A user comes in with old UserRefA. The server checks to see if
there is a currently active session with that userref. If not, then it
discards UserRefA and generates a new one. This solves the problem!
This allows us to continue to use @userreferenceargument as a
useful way of handling browsers with cookies turned off. It should
never reuse an inactive/expired userref.
 
Not sure if you caught this but you can make this happen easily.  Let's say you have a login screen and that after logging in, you set a variable user$username that you can count on being not empty as long as the user is logged in.
 
At the top of every taf file that requires the user to be logged in, you put an if action that says "if @@user$username is empty", and inside that if action, you put a results html that does a redirect to the login screen and after the results html you put a return.
 
This will make it so if someone tries to go into a "logged in only" page with an invalid or expired user key, that they will get booted back to the login screen.
 
Personaly, I dont think the server should handle this for us.  As it is now, we can control the behaviour of these things. It is our choice.
 
If the server handled this for us, we would be locked into one behaviour and may not be able to do what we want in some situations.
 
It's better for the server to be more dynamic and give us choices then to tell us what we can and can't do dont you think?
 
----- Original Message -----
From: Stefan Gonick
To: [EMAIL PROTECTED]
Sent: Wednesday, October 13, 2004 1:55 PM
Subject: Re: Witango-Talk: Cookies

Here's my problem:

The whole point of the @userreferenceargument was to handle the
case where cookies are turned off!  I do not accept the final solution
of telling visitors that they have to change their browser settings in
order to use my site. I'm sure that they would just leave in that case.
Savvy users would not have turned off session cookies in the first
place. Naive users would be scared to do it.

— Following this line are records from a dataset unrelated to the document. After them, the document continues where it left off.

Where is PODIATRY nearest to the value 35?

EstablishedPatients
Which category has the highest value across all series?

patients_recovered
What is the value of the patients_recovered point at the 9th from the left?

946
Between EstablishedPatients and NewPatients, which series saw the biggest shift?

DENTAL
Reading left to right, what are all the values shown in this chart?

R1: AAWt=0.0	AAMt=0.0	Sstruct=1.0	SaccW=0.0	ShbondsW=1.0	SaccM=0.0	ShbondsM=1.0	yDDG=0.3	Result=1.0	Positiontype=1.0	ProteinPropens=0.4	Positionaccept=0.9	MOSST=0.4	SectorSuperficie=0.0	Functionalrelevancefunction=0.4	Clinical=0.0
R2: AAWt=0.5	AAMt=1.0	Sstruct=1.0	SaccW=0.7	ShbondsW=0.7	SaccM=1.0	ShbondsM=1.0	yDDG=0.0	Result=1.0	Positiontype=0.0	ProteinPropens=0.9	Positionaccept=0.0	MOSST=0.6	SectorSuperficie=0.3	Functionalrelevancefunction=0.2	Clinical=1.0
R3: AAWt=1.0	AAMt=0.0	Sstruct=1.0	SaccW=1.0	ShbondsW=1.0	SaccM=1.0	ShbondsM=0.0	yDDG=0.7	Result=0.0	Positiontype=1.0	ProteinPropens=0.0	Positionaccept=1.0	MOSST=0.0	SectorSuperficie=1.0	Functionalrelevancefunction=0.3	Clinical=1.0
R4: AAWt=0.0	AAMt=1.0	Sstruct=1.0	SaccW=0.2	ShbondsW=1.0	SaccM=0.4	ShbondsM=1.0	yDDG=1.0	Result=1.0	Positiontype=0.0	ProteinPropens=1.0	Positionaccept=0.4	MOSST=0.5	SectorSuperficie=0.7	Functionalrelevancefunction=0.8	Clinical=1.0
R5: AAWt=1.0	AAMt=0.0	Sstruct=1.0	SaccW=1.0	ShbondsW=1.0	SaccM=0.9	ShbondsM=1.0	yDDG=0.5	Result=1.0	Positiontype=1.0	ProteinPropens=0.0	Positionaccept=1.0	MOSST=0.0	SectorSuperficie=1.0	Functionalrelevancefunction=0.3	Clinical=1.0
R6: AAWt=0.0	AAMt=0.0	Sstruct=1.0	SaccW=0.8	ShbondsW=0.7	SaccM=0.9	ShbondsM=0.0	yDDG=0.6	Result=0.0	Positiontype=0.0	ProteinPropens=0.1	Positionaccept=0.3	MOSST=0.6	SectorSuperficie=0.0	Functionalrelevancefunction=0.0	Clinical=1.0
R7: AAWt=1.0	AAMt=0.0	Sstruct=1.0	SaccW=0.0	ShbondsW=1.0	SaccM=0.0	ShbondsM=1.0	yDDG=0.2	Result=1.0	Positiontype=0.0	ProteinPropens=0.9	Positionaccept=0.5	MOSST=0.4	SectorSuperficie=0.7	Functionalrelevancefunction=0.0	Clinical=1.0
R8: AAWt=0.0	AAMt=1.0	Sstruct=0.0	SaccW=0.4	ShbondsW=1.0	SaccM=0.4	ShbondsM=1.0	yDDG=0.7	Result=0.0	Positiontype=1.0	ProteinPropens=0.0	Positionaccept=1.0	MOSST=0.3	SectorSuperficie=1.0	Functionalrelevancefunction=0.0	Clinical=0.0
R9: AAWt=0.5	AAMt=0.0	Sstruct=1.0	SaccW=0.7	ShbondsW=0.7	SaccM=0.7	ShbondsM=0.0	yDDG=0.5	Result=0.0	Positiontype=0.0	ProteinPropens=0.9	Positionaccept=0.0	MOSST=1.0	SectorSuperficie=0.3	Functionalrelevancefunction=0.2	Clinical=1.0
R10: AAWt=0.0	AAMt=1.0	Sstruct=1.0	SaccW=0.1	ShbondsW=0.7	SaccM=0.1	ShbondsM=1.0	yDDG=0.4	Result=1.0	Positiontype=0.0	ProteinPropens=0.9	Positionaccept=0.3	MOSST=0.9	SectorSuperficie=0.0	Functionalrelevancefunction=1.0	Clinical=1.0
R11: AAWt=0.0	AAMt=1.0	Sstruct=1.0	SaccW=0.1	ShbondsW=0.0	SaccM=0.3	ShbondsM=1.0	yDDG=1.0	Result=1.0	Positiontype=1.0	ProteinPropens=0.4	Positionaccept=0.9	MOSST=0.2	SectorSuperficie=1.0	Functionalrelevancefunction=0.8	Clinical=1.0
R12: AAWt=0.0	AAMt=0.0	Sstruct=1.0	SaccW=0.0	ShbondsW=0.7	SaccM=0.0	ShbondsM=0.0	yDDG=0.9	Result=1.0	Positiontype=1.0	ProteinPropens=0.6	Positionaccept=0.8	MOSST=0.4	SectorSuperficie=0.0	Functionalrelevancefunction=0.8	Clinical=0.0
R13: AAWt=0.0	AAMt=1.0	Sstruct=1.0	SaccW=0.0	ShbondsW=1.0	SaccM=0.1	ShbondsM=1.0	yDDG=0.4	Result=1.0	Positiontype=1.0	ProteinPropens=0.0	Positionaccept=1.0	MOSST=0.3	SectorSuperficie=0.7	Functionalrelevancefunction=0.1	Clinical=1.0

It seems to me that there is a deficiency in the system. This is
how I think that the server should work:

A user comes in with old UserRefA. The server checks to see if
there is a currently active session with that userref. If not, then it
discards UserRefA and generates a new one. This solves the problem!
This allows us to continue to use @userreferenceargument as a
useful way of handling browsers with cookies turned off. It should
never reuse an inactive/expired userref.

I agree with the new precedence rules, but @userreferenceargument
should always be a viable fall-back when cookies are off.

Hello, With Enterprise?

Stefan

At 04:37 PM 10/13/2004, you wrote:
Hi Stefan,

> It seems to me then that the system would be more secure if the
> Witango server always assigns a new userref when encountering
> an old expired one when cookies are off rather than reusing the old
> one.
> Does this make sense to anyone?

No.

Your solution is more complex that it needs to be. The Witango server should never, under any
condition, be concerned that cookies are disabled.

Your code, on the other hand, may want to be concerned with cookies - but that's another matter.


 
> It would be great if With joins in at some point and explains how
> the server actually is designed to work in these scenarios.

I can't speak for them, but I can tell you they have been involved more than once in this
discussion (which we've had more than once).

The conclusion, as best as I can summarize (and the way I see it), is:

The <@USERREFERENCEARGUMENT> metatag has been depreciated to a level of functionality that
provides some user convenience but nothing more - and that newer versions of the Witango Server
architecture gives this metatag a lower level of precedence during session evaluation.